__What is being asked__.
From the data underneath, reproduce exactly the stretch that begins at the line with "right wrist: (148, 832)" and ends after the line with "left eye: (373, 307)".

__Body or hand keypoint data__.

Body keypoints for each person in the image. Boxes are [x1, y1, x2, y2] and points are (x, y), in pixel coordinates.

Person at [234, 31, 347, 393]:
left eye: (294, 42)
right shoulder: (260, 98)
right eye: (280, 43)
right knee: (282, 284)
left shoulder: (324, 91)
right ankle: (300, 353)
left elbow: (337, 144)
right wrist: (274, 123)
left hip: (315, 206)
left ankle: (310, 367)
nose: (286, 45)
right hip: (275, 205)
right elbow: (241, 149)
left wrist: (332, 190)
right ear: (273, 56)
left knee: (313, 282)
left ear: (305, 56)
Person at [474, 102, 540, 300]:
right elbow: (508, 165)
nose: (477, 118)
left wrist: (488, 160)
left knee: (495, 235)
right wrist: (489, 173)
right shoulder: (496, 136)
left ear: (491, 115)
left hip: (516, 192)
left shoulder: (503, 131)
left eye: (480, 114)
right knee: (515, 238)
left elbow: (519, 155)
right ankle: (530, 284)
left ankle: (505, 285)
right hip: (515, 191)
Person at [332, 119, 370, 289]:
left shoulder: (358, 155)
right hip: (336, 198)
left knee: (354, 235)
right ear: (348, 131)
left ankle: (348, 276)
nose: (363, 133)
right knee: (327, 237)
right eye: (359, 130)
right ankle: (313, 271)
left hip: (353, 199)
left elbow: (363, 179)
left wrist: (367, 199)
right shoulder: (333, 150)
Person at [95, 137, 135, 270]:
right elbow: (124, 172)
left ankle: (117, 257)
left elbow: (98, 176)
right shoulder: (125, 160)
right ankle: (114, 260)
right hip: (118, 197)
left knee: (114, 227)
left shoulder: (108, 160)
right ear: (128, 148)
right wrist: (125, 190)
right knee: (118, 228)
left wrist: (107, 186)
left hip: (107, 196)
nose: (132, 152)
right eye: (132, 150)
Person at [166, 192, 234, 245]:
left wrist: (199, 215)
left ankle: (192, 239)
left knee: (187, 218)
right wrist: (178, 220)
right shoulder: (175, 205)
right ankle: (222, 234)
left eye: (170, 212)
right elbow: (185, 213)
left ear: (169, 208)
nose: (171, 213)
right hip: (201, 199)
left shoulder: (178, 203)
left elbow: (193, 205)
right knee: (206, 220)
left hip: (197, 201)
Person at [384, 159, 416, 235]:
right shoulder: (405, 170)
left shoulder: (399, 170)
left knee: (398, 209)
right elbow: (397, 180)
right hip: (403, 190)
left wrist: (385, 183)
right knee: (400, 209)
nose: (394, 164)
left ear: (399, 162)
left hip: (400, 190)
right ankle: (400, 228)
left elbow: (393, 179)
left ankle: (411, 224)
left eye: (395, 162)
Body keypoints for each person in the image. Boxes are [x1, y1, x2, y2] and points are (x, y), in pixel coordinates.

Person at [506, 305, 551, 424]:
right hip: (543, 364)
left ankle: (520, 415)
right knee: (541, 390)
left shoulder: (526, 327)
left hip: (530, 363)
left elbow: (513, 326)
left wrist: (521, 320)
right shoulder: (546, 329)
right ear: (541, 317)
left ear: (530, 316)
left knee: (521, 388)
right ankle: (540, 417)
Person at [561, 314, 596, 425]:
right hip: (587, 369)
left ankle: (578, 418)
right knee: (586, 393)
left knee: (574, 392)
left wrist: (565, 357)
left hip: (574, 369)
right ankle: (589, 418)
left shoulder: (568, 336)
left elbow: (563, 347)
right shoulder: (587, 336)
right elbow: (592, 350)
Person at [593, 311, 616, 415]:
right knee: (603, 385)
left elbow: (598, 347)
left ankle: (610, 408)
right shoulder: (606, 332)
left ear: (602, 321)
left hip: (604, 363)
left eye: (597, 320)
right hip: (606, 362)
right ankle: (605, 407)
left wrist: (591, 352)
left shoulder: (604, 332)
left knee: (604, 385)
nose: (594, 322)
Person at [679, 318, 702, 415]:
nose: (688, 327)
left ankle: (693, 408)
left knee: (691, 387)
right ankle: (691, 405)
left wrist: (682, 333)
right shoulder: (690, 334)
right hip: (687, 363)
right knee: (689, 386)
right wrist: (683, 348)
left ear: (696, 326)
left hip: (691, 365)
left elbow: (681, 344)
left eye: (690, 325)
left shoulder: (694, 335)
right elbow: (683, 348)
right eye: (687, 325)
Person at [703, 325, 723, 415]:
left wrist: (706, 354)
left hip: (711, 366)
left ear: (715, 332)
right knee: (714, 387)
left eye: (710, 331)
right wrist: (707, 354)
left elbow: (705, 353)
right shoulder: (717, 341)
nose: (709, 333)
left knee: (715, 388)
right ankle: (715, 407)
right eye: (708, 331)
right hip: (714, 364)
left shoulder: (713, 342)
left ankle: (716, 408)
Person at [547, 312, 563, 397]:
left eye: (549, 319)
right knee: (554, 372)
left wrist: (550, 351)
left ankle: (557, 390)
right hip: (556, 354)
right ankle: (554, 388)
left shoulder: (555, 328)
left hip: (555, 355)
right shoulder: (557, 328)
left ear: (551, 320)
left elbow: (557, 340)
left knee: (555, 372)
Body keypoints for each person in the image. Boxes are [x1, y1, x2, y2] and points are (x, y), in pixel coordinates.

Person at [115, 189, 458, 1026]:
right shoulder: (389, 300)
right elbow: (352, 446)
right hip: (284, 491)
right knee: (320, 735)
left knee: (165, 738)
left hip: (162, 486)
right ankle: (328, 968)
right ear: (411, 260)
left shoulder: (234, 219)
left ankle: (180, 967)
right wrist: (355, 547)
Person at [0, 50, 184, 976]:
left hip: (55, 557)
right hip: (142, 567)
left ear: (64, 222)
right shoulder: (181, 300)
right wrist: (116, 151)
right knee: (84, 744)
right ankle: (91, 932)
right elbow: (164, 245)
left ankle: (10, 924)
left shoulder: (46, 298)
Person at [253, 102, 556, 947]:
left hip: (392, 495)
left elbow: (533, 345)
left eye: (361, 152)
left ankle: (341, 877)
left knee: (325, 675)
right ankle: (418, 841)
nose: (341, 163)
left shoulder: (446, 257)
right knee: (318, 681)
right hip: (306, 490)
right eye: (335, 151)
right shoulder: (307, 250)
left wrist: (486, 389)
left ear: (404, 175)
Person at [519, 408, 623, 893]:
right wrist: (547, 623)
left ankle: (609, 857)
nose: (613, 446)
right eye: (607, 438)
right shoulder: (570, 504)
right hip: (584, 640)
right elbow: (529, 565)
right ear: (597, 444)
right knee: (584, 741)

---

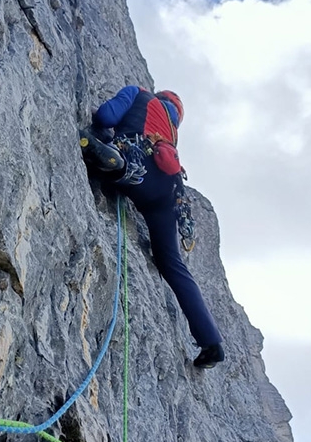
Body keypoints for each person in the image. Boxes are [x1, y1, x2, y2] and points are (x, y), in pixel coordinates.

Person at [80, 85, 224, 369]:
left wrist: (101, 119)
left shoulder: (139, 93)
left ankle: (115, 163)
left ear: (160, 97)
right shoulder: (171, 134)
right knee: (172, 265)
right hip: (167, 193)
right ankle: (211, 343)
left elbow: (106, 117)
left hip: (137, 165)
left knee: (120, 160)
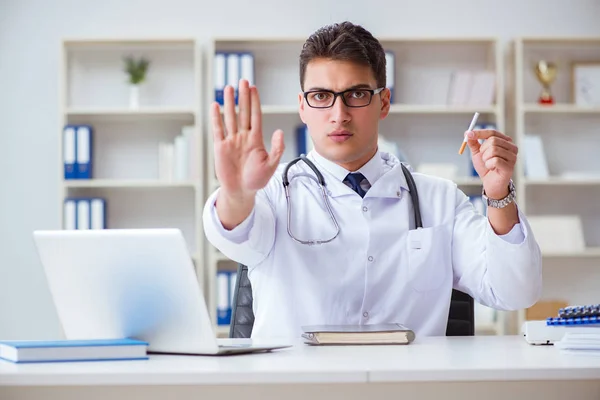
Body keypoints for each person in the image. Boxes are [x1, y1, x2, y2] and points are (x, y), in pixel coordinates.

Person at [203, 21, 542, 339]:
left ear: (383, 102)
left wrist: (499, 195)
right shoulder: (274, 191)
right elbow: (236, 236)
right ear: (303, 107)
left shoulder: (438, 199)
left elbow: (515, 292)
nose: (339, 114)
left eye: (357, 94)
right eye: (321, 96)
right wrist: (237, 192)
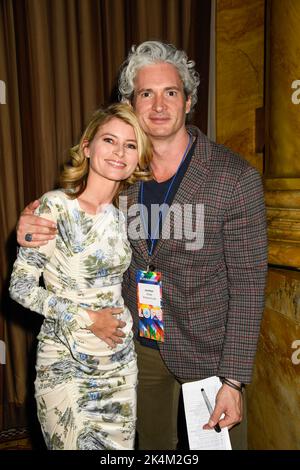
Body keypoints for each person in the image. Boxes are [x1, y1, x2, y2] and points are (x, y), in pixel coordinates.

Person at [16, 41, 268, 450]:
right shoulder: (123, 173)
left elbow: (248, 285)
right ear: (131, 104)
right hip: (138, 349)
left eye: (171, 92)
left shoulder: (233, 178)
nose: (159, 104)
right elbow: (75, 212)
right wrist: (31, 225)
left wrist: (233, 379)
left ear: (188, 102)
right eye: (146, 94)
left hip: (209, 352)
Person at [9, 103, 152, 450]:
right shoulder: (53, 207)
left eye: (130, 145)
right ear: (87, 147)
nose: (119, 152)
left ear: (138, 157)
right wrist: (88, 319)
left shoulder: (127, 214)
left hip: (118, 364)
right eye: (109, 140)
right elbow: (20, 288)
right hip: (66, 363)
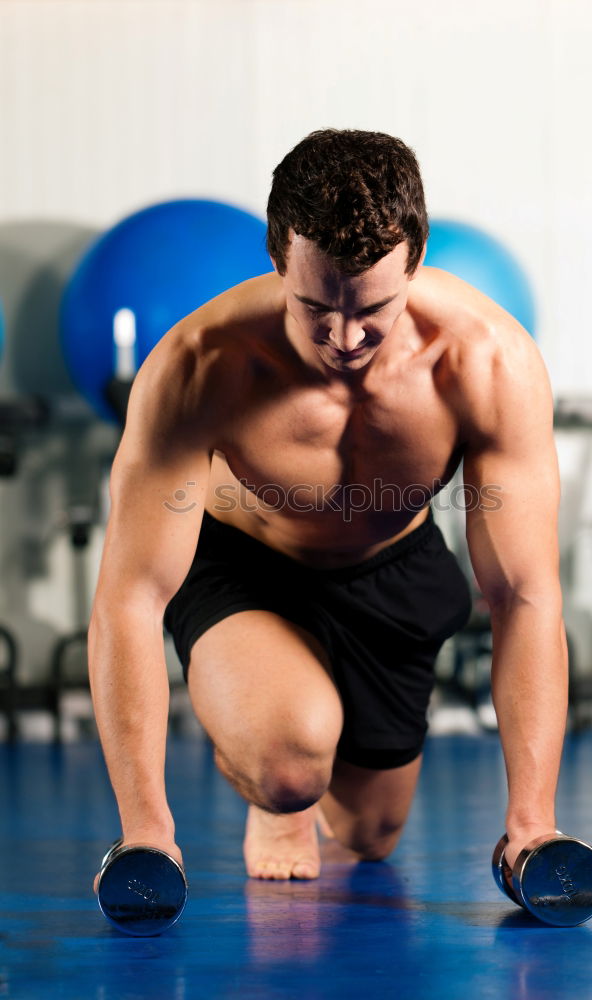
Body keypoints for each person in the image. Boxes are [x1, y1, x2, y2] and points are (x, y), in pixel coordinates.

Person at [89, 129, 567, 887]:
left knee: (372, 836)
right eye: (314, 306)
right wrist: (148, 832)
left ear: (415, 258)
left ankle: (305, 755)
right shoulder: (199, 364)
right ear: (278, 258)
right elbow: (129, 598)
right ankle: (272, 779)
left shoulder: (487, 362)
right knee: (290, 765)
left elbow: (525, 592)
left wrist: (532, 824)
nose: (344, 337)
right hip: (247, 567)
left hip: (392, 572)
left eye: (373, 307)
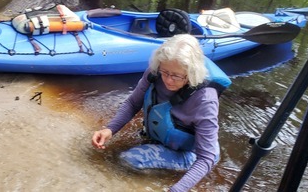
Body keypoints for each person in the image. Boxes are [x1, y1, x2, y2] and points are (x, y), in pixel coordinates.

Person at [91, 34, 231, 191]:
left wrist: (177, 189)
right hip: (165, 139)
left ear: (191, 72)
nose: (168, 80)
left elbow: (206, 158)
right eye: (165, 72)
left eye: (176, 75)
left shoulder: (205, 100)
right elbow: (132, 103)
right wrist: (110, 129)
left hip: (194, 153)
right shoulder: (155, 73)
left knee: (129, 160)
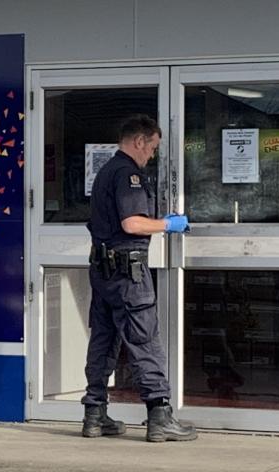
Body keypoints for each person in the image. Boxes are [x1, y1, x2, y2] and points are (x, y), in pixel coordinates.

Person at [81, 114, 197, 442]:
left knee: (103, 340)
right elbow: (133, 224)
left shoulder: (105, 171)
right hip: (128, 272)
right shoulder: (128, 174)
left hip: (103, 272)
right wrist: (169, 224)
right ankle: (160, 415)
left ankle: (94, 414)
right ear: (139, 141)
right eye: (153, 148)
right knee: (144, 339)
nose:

* * *

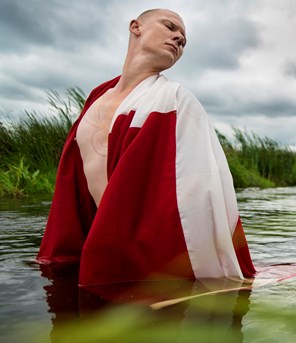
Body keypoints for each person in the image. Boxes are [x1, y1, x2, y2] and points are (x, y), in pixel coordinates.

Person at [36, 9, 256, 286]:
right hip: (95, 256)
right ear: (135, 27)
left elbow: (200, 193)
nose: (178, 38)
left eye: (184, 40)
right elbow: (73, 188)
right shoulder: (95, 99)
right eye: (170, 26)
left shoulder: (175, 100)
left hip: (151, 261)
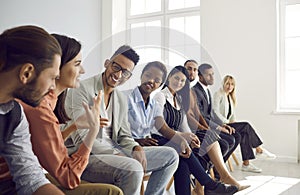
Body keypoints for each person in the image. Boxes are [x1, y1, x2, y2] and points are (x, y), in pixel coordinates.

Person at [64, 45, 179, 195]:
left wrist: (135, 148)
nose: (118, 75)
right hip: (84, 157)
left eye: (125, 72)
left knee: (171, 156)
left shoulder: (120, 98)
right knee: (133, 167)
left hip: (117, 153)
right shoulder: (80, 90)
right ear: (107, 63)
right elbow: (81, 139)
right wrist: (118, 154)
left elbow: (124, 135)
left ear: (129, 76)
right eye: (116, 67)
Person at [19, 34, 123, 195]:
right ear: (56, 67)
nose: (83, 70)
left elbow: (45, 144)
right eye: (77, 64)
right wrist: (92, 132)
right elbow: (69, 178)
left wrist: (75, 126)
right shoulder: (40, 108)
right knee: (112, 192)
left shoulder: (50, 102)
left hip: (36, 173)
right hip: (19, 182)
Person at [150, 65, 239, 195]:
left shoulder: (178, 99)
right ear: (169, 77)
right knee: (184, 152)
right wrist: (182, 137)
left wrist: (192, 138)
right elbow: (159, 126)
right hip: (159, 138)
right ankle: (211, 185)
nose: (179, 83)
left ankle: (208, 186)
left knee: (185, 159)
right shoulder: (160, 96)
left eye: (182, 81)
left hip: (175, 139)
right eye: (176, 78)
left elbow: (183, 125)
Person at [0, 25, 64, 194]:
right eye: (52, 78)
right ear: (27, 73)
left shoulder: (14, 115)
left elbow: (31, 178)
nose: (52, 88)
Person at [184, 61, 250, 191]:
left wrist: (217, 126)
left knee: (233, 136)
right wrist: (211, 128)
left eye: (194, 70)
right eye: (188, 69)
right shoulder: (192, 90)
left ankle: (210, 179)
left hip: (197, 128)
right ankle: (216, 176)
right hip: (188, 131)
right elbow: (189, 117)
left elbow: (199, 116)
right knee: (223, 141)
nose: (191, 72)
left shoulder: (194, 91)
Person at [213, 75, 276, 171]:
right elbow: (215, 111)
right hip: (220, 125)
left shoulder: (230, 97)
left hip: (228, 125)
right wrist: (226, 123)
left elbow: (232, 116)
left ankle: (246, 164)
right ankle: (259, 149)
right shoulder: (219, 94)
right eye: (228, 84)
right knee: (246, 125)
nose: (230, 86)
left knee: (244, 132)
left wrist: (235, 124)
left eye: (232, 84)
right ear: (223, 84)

__Reply to the task__.
right wrist: (148, 832)
left ear: (415, 258)
left ankle: (305, 755)
right shoulder: (199, 364)
right ear: (278, 258)
right elbow: (129, 598)
right ankle: (272, 779)
left shoulder: (487, 362)
right knee: (290, 765)
left elbow: (525, 592)
left wrist: (532, 824)
nose: (344, 337)
right hip: (247, 567)
left hip: (392, 572)
left eye: (373, 307)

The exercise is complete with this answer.